Partner Siegfried Sassoon, Wife Mary Francis Butts

Queer Places:
20 Broughton Rd, South Shields NE33 2RN, UK
University of Cambridge, 4 Mill Ln, Cambridge CB2 1RZ, UK
122 Cheyne Walk, Chelsea, London SW10 0ES, UK
The UCL Slade School of Fine Art, University College London, Gower St, Kings Cross, London WC1E 6BT
Cairney House, 10 Osborne Ave, Newcastle upon Tyne NE2 1JQ

The Unreturning — Siegfried Sassoon's partner, Gabriel Atkin.William Park "Gabriel" Atkin (1897 – May 8, 1937) was a landscape architectural and figure painter in oil and watercolor, a draftsman and an illustrator. Details of his affair with Siegfried Sassoon, were removed from Sassoon's diary (as were accounts of his other homosexual affairs) but are given passionate and explicit expression in the letters. Sassoon's love letters to Atkin (and to Stephen Tennant) came to light in the 2000s, as well as a number of passionate love poems, and more or less at the same time it was also discovered an unpublished autobiography of Atkin.
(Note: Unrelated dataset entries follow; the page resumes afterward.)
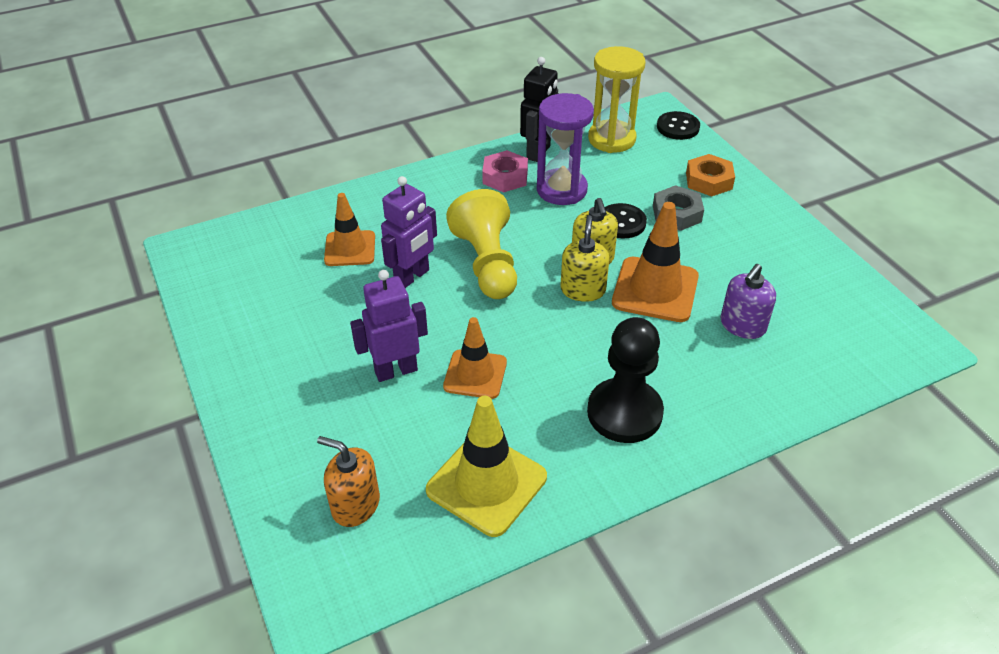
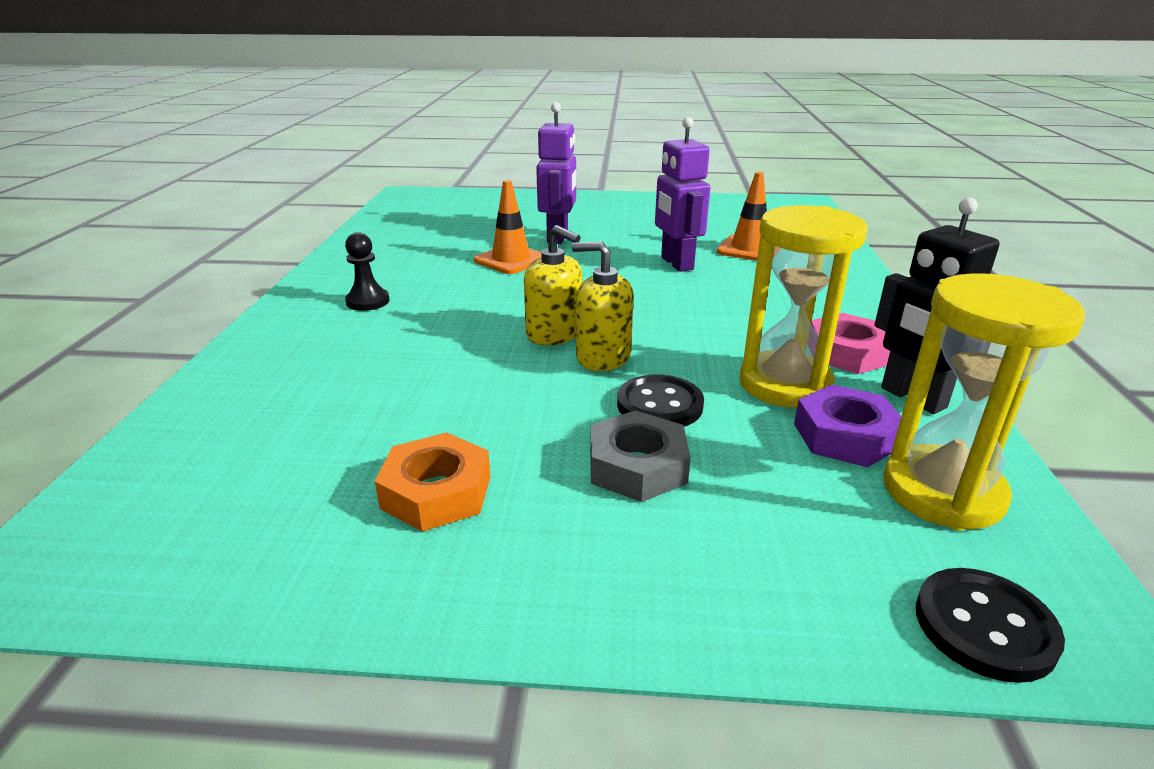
camera: 120 degrees right, 15 degrees down
(355, 505) = (455, 209): orange soap dispenser -> none
(486, 483) = (402, 241): yellow traffic cone -> none
(487, 263) = (661, 298): yellow pawn -> none
(561, 190) = (785, 384): purple hourglass -> yellow hourglass
(593, 166) = (845, 436): none -> purple nut
(624, 413) = (368, 301): black pawn -> black pawn, size x0.50
(655, 290) = (495, 377): orange traffic cone -> none
(708, 181) = (712, 559): orange nut -> orange nut (436, 492)
(742, 325) = (349, 412): purple soap dispenser -> none

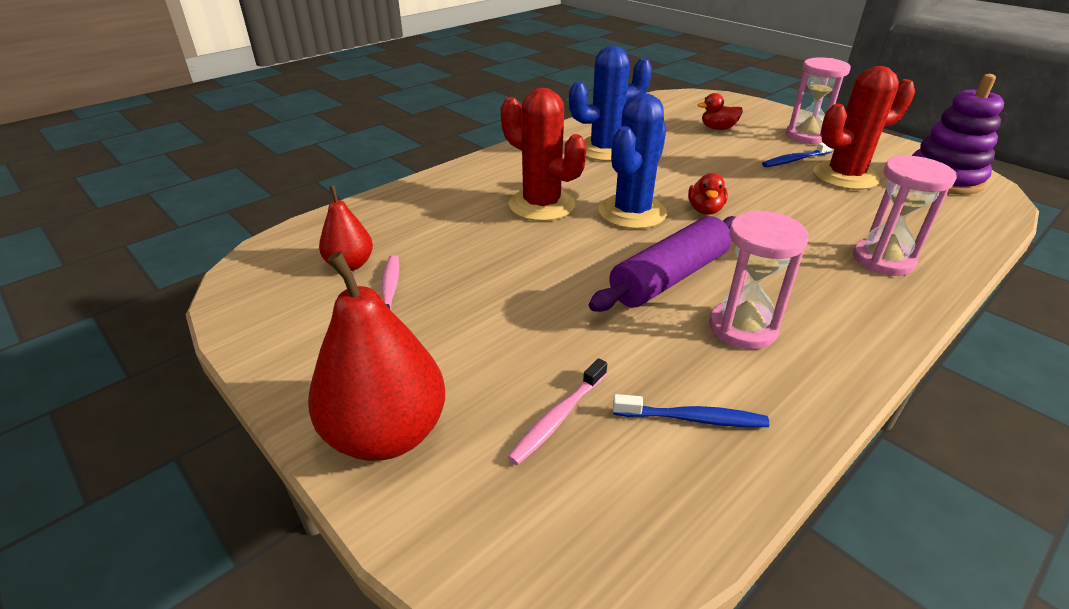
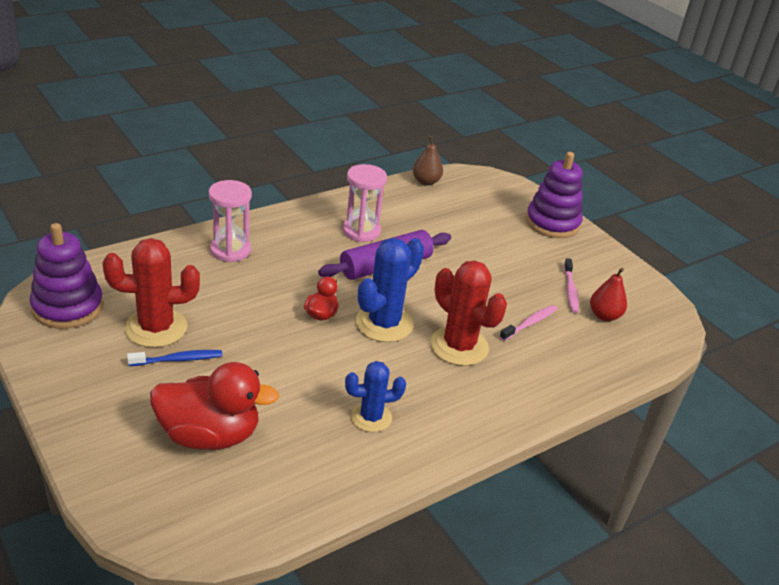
camera: 175 degrees left, 0 degrees up
(386, 434) = (552, 223): red pear -> purple stacking toy
(558, 417) = (475, 214): pink toothbrush -> pink toothbrush (530, 323)
(605, 150) = (371, 417): blue cactus -> blue cactus, size x0.63
(692, 418) = (413, 203): blue toothbrush -> none
(699, 504) = (426, 182): none -> brown pear
(718, 128) = (209, 435): red duck -> red duck, size x2.07
(806, 136) = (118, 397): pink hourglass -> none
He was born in South Shields, Durham, the son of James Thomas Atkin (1867-1920) and Eleanor Dorothy Park (1870-1949). In the 1901 census he is living at Salisbury House, 20 Broughton Road, South Shields. In the 1911 census he is living at 54 Westoe Parade, South Shields. Atkin grew up in the South Shields area and was completing his education at Durham Art College when army service intervened.

Sassoon met Atkin when this latter was a young army officer. Sassoon had already heard of Atkin from Edward J. Dent, who had befriended the 19 year-old cadet in March 1917 when he came to Cambridge from the Durham Light Infantry on an army training course. And Dent must have mentioned Sassoon to Atkin, who next wrote to Dent from his camp at Margate to tell him how much he wanted to meet a poet he so admired. But when Dent passed this on to Sassoon in November 1917, he had replied rather off-handedly: 'Gabriel Atkin sounds all right. I wish Margate were nearer." Sassoon's posting, first to Ireland, then Palestine in the first half of 1918, had intervened and it was not until October 1918 that the subject was reintroduced. By 30 October Atkin was writing to Dent: 'I am most excited by the possibility of meeting Siegfried Sassoon. I think of him as most attractively Byronic in appearance! Clearly in awe of Sassoon, whose war poetry had made him a household name, he feels it might be 'presumptuous' of him to write or send a photograph as Dent suggests, but does hope for a few lines from the famous poet. So that he is thrilled to receive a `hectic postcard from Sassoon on Armistice Day, though 'devastated' that it is to defer their meeting. The matchmaking is then taken up by Augustus Theodore (Theo) Bartholomew, who has himself been in and out of bed with Atkin for the past year, and it is during Sassoon's stay with Theo in mid-November that another meeting with Atkin is arranged. Sassoon finally met Atkin for the first time at Margate station on 20 November 1918.

Prince Serge of Chernatzki by Gabriel Atkin (1897-1937) | Art, Art ...
Prince Serge of Chernatzki by Gabriel Atkin

Atkin acquired artistic training at Armstrong College (Newcastle University) under the tutelage of Richard George Hatton. He lived in London for many years, painting landscapes in watercolors and illustrating books. While studying at Slade School of Arts, Atkin rented a studio near to Glyn Philpot (whom he had met through Sassoon) at 122 Cheyne Walk. In 1919 Atkin had a showing at the London Salon, and he regularly sent work to the Artists of the Northern Counties exhibits.

The relationship with Sasson ended apparently due to Atkin's promiscuity; he also had an affair with Sassoon's friend, Osbert Sitwell. Atkin would later become part of the wild drug scene surrounding Jean Cocteau in Paris. John Maynard Keynes was known in his Bloomsbury circle as a fairly committed homosexual who even then was, Quentin Bell recalls, "married" to a Cambridge undergraduate, Sebastian Sprott, as well as carrying on with Atkin. Atkin was also friend (and possible lover) of Ronald Firbank.

In 1930 he married bisexual author Mary Francis Butts, and they separated in 1934.

At the time of his death, he was living at 10 Osborne Avenue, Newcastle upon Tyne. His wife died later that same year. The Laing Art Gallery in Newcastle has a large collection of his watercolorist.